Posted by: James Kabala at May 27, 2010 7:51 PM


That may play some role, but it certainly doesn't tell the whole story. The whole story would have to include the fact that Massachusetts supplements property taxes with income taxes, which are higher, there, for people on the lower end of the economic scale.

Posted by: Justin Katz at May 27, 2010 7:53 PM


"Mercer Counseling’s" is a TYPO


Mercer Consulting's:

Posted by: Ken at May 27, 2010 7:55 PM


The main thing I take away from your comment is that a place with about 6.5 times the population of Rhode has about 9 times the number of municipalities, and still manages to run more efficiently. The cities and towns of Massachusetts are still distinct units which is very different from the kind of "consolidation" that Paolino is pushing.

(The only significant thing county government does in MA is administer the criminal justice system, which is already a statewide function here in RI.)

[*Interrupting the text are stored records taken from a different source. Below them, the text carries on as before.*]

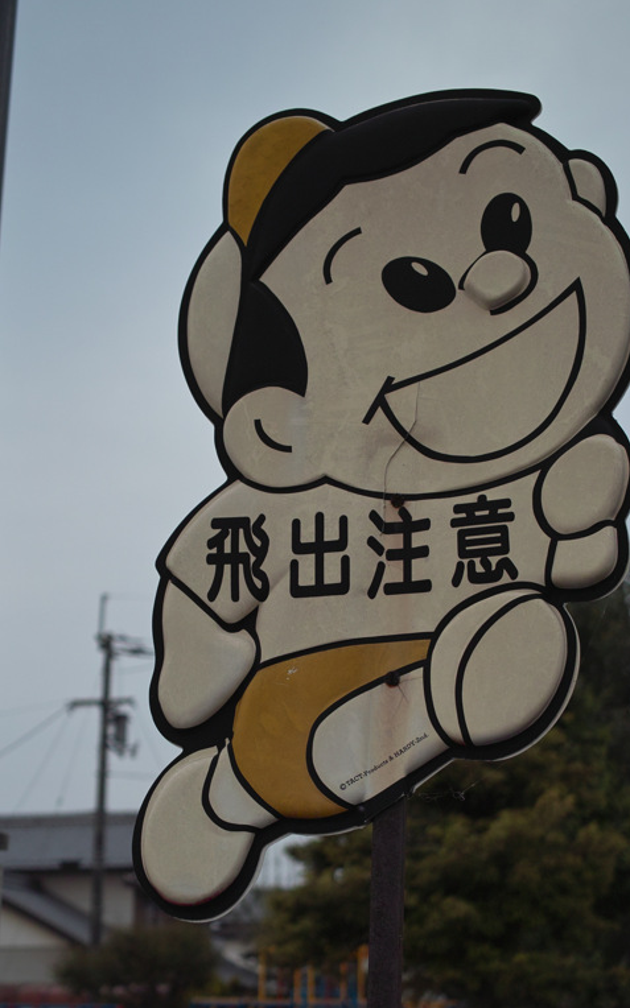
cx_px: 366
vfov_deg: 36.1
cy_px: 621
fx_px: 1540
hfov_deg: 23.1
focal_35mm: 56
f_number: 2.8
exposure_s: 1/640
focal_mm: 24.2
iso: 100
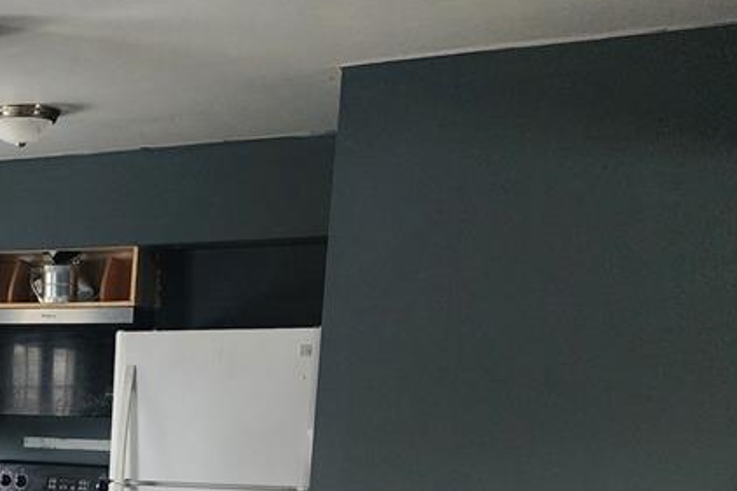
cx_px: -98
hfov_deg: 30.4
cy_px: 644
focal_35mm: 58
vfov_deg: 21.1
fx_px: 1187
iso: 500
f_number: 1.8
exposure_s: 1/120
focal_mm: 6.4
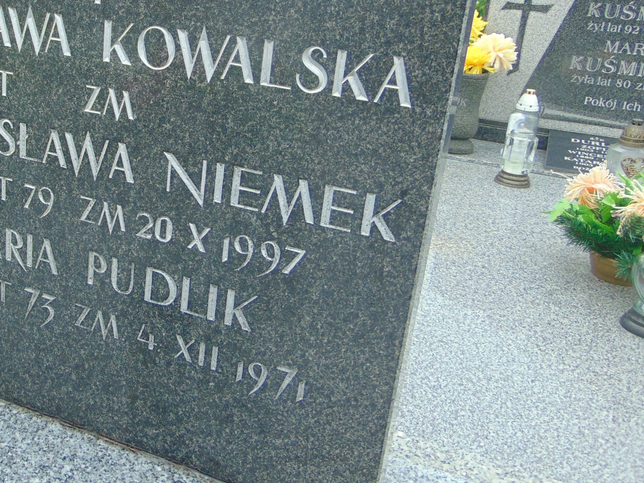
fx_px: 763
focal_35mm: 41
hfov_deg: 43.6
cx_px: 127
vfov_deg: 35.0
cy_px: 186
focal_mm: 4.5
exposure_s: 1/160
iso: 80
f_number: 3
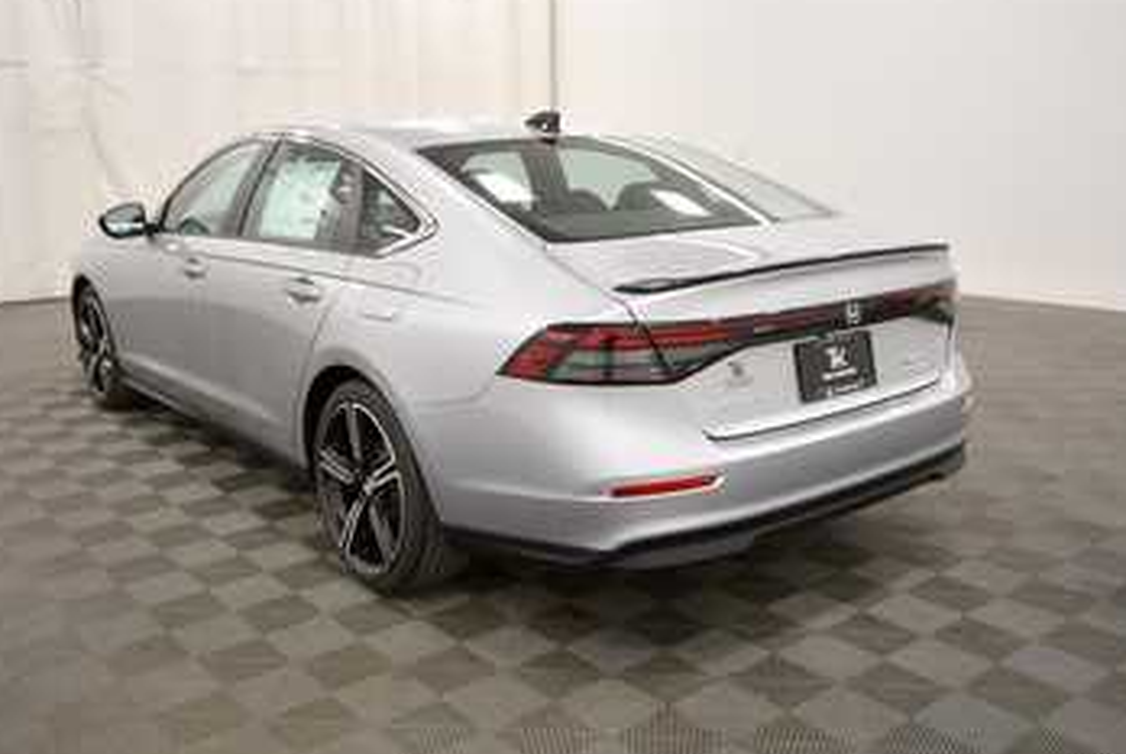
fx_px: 971
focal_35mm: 31
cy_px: 358
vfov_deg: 42.4
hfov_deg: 60.2
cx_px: 521
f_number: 5.3
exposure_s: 1/125
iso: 800
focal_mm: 18
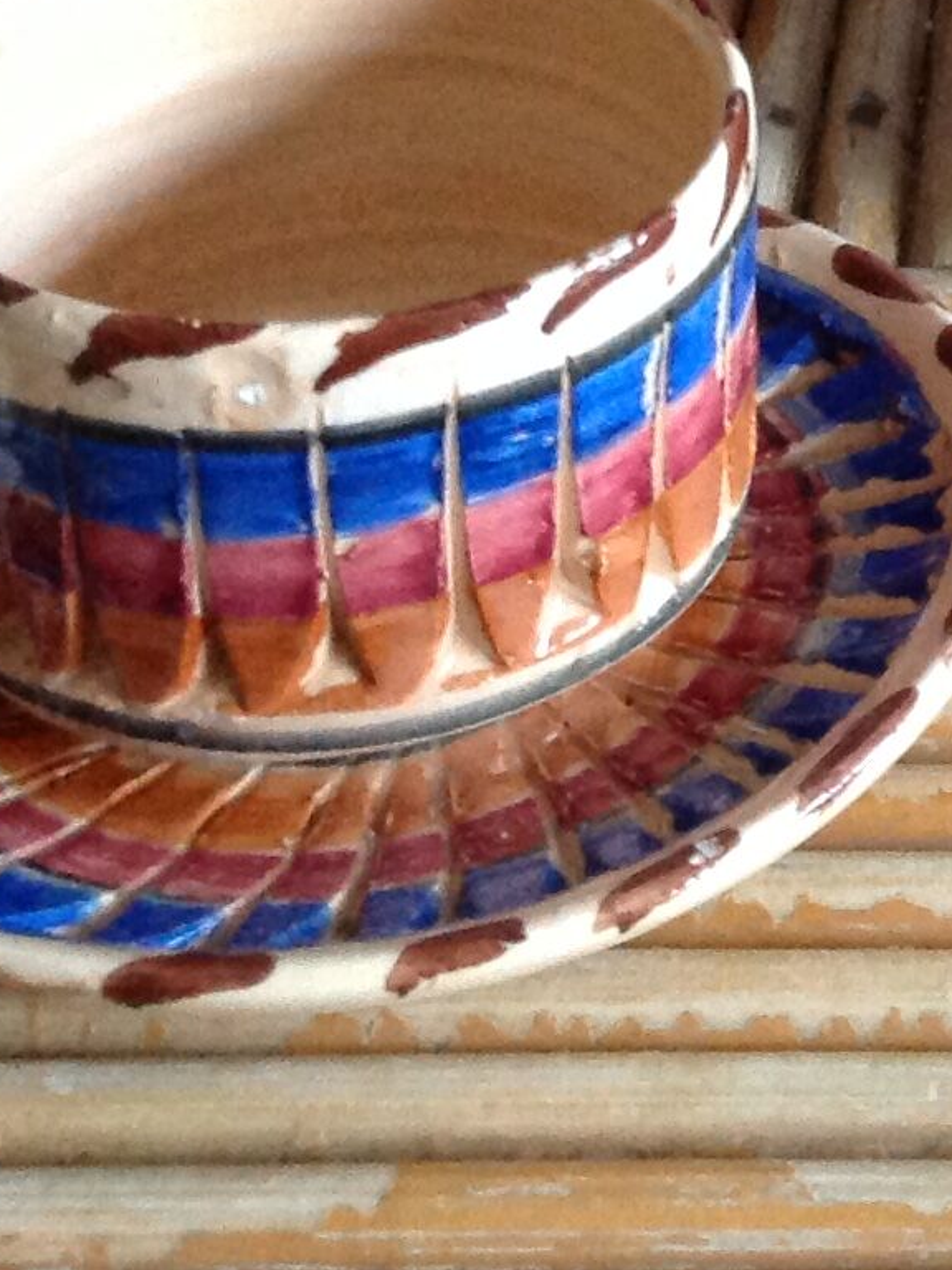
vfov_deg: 16.1
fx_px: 4327
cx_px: 1562
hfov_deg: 11.8
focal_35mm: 118
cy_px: -222
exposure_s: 1/15
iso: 250
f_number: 2.4
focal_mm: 4.28
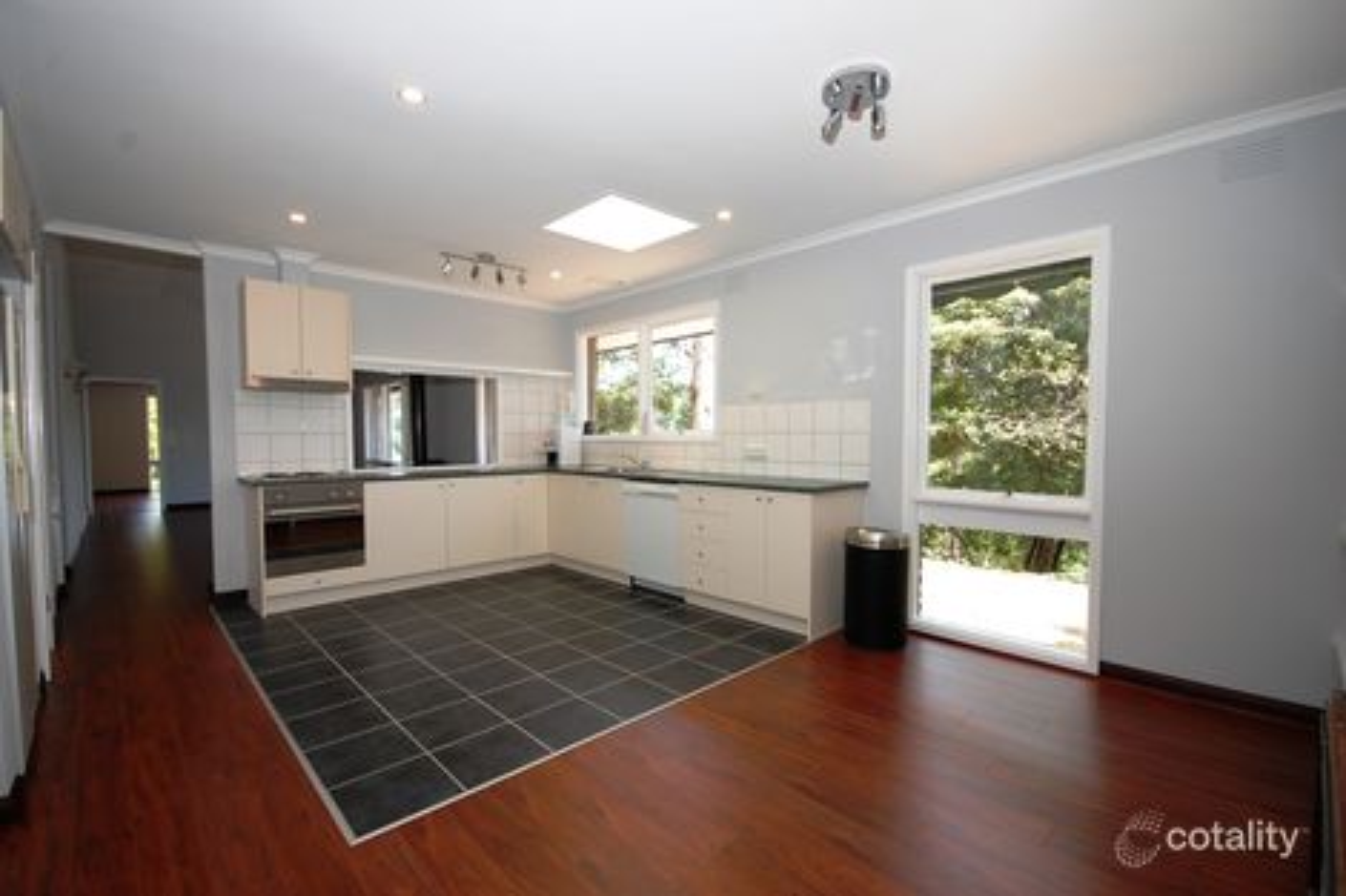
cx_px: 673
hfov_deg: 100.4
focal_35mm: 15
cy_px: 448
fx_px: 561
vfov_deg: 77.3
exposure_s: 1/125
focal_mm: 10
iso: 400
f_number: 5.6
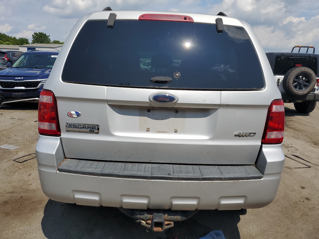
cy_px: 120
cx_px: 160
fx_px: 240
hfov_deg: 67.3
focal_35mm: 26
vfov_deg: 53.1
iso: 50
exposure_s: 1/10000
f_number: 1.5
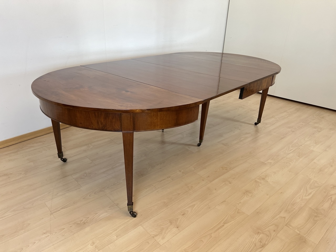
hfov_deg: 67.3
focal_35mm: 26
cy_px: 126
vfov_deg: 53.1
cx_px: 168
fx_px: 252
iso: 125
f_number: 1.5
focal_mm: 5.7
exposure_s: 1/100
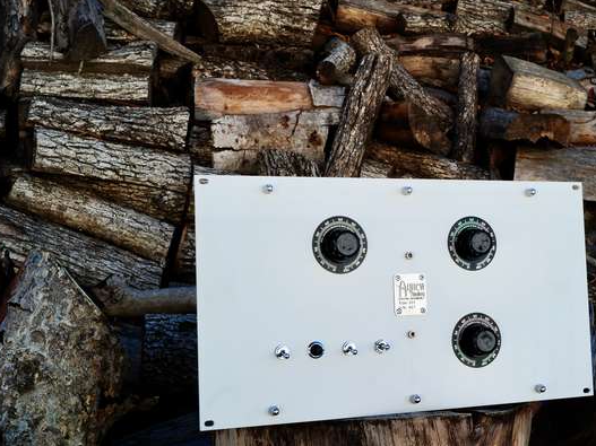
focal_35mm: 49
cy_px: 231
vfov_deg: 29.7
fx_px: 843
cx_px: 404
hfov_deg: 38.4
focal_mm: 35
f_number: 2.8
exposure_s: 1/80
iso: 400
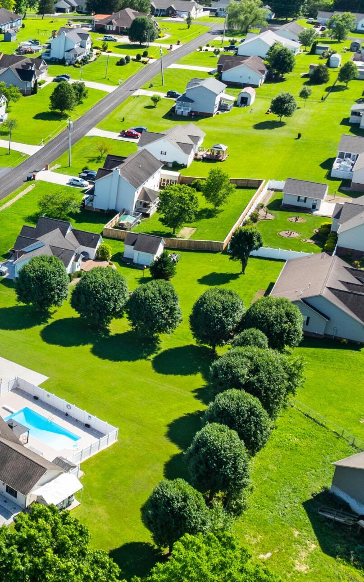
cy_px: 256
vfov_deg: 34.5
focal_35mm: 59
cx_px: -160
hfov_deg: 19.5
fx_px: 937
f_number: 2.8
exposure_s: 1/160
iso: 110
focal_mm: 12.29
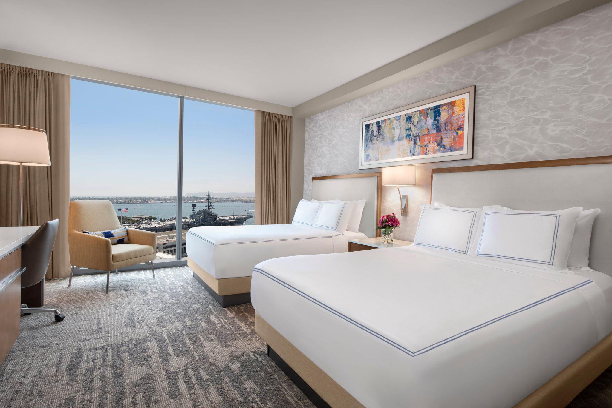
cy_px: 204
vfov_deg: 67.4
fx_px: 306
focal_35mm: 18
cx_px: 306
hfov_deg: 90.0
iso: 200
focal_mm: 18
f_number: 16
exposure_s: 1/1.25
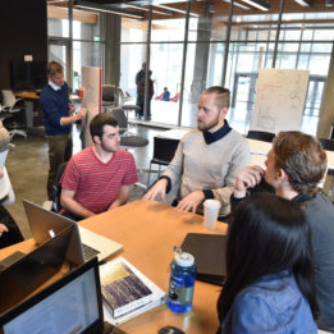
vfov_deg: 52.5
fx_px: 338
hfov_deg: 51.2
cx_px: 102
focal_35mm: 31
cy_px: 166
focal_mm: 24
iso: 1600
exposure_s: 1/60
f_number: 6.3
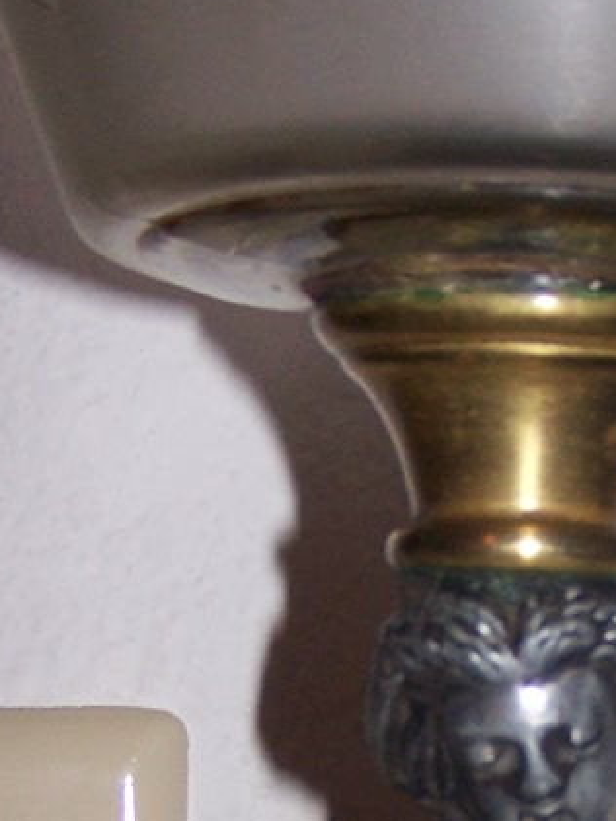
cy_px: 848
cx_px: 495
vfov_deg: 13.9
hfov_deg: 10.6
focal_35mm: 140
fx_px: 3320
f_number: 2.8
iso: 80
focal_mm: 6.3
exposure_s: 1/60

Posted by: Andrew at May 27, 2010 8:10 PM

Justin said; “The whole story would have to include the fact that Massachusetts supplements property taxes with income taxes, which are higher, there, for people on the lower end of the economic scale.”

Mass income taxes for people on the lower end of the economic scale don’t even come close to Hawaii state income taxes on people in the same tax bracket. Hawaii has the highest income in the nation!

According to the Tax Foundation 2007 Property Taxes per Capita out of 50 states Rhode Island ranks #7 collecting $1,859, Massachusetts ranks #8 collecting $1,710 and Hawaii ranks #37 collecting $891.

2008 Income Tax Collections per Capita out of 50 state Massachusetts ranked #2 collecting $1,916, Hawaii ranked #10 collecting $1,205 and Rhode Island ranked #17 collecting $1,036.

Mass and HI both offers property tax exemptions and substantial refundable credits to lower individual property taxes where RI does not (case in point; my HI property is about the same price as my former RI house where I paid $2,700 in property tax but in HI I pay $100 due to enacted exemptions.

Of course Hawaii would be collecting more per capita because it has the highest tax brackets in the nation and has the most millionaires in the nation per population that have direct access to $1 million disposable cash in hand. I believe if a closer look at Mass the same would be found due to the vast majority of old New England “Blue Blood” located in Mass.

Massachusetts like Hawaii exempts retirement income from social security, military, civil service, state and local government plus out of state civil service, state and local government and some private retirement from state income tax. Rhode Island only exempts railroad retirement benefits. All other retirement income is taxed in Rhode Island.

So Justin what you say has some truth but there is a lot more involved to both of our comments.

Posted by: Ken at May 27, 2010 8:51 PM


I agree that what Paolino is proposing is a different consolidation. However you have to start somewhere!

Once Paolino writes everything down on paper I suspect he will see the good and the bad and try to correct his proposal. That is why you don’t jump in with two feet without looking first.

Mass started all sorts of study commissions to work through the kinks before implementing regionalization. Mass also did away with county seat of government which was wasteful.

Out here in Hawaii county seat of government works and regionalization of services and purchasing contracts works out here so who is to say what is bad and what is good! It must be tailored to the individual situation and constantly reviewed and improved.

But I must admit, we are talking about RI not Mass or HI and everything is done a lot differently!

My main concern was more about Justin shooting down the idea of regionalization without exploring or looking at what was happening in other states. You want smaller government and less taxes be open to new suggestions and explore ideas before no it will not work!